Whiskey Mary answered as if it were the most obvious thing in the world. “Because I wasn’t guilty.”

“But Eighth Army kept the case open,” I said.

She waved her hand in the air. “They never happy with what Korean police do. American CID man, he know I no kill Moretti.”

“How would he know that?”

She smiled her toothless smile. “Because he sleep with me that night.”

When I asked her who did kill Moretti, she didn’t know.

Mori Di , he knew everybody,” she said. “He have many friends and many girlfriends. I don’t know why anybody want kill him.”
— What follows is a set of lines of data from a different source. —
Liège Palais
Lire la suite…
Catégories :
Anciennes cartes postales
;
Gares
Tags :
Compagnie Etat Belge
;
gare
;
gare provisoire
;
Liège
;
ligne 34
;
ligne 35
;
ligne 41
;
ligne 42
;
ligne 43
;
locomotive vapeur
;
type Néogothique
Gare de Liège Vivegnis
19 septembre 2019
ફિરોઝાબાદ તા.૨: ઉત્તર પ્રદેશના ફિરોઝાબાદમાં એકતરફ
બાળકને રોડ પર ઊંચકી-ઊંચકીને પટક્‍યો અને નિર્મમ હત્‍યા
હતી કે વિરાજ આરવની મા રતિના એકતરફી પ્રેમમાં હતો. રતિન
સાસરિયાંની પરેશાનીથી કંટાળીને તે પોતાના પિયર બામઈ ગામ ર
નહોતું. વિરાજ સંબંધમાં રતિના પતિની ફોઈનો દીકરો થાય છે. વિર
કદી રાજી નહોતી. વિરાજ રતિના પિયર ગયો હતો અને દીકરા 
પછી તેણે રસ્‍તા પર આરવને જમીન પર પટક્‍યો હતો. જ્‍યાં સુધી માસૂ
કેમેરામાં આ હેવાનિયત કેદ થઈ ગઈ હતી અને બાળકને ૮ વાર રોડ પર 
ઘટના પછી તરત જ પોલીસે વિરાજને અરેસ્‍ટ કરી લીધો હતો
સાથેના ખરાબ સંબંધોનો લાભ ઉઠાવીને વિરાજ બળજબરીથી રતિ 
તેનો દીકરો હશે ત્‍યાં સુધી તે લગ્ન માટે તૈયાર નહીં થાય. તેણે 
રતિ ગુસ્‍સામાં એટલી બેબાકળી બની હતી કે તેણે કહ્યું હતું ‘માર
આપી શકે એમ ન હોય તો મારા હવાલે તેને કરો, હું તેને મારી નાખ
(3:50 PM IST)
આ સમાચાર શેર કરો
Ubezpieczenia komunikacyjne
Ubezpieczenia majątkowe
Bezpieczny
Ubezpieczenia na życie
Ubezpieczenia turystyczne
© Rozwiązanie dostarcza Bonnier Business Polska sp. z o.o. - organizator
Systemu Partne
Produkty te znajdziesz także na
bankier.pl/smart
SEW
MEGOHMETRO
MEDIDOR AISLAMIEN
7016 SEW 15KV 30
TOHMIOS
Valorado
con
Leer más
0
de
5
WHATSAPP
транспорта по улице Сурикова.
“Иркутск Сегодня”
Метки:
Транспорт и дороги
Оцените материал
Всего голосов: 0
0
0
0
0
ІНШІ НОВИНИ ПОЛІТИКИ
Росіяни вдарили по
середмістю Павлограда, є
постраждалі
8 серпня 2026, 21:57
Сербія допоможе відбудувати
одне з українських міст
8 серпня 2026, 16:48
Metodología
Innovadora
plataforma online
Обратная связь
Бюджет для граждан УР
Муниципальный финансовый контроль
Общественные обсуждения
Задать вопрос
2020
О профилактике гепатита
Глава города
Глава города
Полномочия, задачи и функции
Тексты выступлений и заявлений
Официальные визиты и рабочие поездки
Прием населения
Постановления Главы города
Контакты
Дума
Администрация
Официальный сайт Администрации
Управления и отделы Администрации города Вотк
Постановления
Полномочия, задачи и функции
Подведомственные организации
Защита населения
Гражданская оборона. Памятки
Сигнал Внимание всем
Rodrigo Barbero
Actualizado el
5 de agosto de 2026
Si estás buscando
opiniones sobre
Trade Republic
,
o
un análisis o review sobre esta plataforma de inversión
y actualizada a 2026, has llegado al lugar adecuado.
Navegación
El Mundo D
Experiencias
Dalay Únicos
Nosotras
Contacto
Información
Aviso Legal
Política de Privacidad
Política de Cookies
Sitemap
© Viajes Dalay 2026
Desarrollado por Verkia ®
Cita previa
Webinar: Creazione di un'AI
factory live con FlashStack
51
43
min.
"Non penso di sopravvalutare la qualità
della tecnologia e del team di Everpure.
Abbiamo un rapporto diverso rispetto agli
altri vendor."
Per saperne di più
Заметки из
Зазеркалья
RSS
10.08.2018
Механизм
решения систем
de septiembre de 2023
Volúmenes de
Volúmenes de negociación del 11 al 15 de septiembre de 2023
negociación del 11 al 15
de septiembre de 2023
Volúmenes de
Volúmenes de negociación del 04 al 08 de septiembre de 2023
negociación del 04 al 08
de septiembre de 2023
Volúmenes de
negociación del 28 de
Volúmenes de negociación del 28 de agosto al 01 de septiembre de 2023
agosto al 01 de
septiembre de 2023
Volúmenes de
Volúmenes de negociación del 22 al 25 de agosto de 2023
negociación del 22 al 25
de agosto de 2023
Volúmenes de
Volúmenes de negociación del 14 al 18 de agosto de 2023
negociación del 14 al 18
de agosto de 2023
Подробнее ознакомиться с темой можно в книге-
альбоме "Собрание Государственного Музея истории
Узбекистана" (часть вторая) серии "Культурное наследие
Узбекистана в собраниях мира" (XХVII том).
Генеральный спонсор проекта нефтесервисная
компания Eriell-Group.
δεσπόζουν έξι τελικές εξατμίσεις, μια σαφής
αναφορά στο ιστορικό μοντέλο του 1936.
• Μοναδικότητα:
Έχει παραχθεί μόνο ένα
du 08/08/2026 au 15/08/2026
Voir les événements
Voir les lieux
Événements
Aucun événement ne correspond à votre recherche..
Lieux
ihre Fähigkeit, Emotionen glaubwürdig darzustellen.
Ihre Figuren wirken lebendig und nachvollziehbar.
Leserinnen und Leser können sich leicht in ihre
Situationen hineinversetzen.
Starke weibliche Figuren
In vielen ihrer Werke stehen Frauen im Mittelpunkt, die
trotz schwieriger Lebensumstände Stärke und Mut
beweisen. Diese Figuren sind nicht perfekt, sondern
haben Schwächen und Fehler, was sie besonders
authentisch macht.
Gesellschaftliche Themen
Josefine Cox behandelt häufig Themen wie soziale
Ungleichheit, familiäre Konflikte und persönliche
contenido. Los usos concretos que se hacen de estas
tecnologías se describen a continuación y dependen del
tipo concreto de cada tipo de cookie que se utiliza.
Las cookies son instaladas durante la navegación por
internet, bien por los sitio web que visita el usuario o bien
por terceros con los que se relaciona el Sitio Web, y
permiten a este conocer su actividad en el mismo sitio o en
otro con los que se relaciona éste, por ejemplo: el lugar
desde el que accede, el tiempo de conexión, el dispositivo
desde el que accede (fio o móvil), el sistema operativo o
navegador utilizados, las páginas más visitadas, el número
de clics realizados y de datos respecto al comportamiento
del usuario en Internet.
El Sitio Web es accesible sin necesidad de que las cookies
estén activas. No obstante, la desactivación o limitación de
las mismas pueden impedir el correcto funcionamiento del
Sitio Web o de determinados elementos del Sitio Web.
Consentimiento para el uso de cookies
When we finished our questions, I handed Whiskey Mary a few dollars. She stuffed them in her brassiere.

Probably an old habit.

The Seven Club’s new all-Korean Country Western band clanged to life. Ernie and I sat through the yodeling and the twanging guitars patiently, both of us thinking about what we’d learned. When the Korean cowboys finished their first set, Ernie swiveled on his barstool and faced me.

“We both know who we have to talk to.”

“We do?”

“Sure. We’ve been looking at this case in the wrong way from the beginning. All that kut mumbo jumbo bent our heads the wrong way.”

I thought about that for a moment. Finally, I said, “I see what you mean.”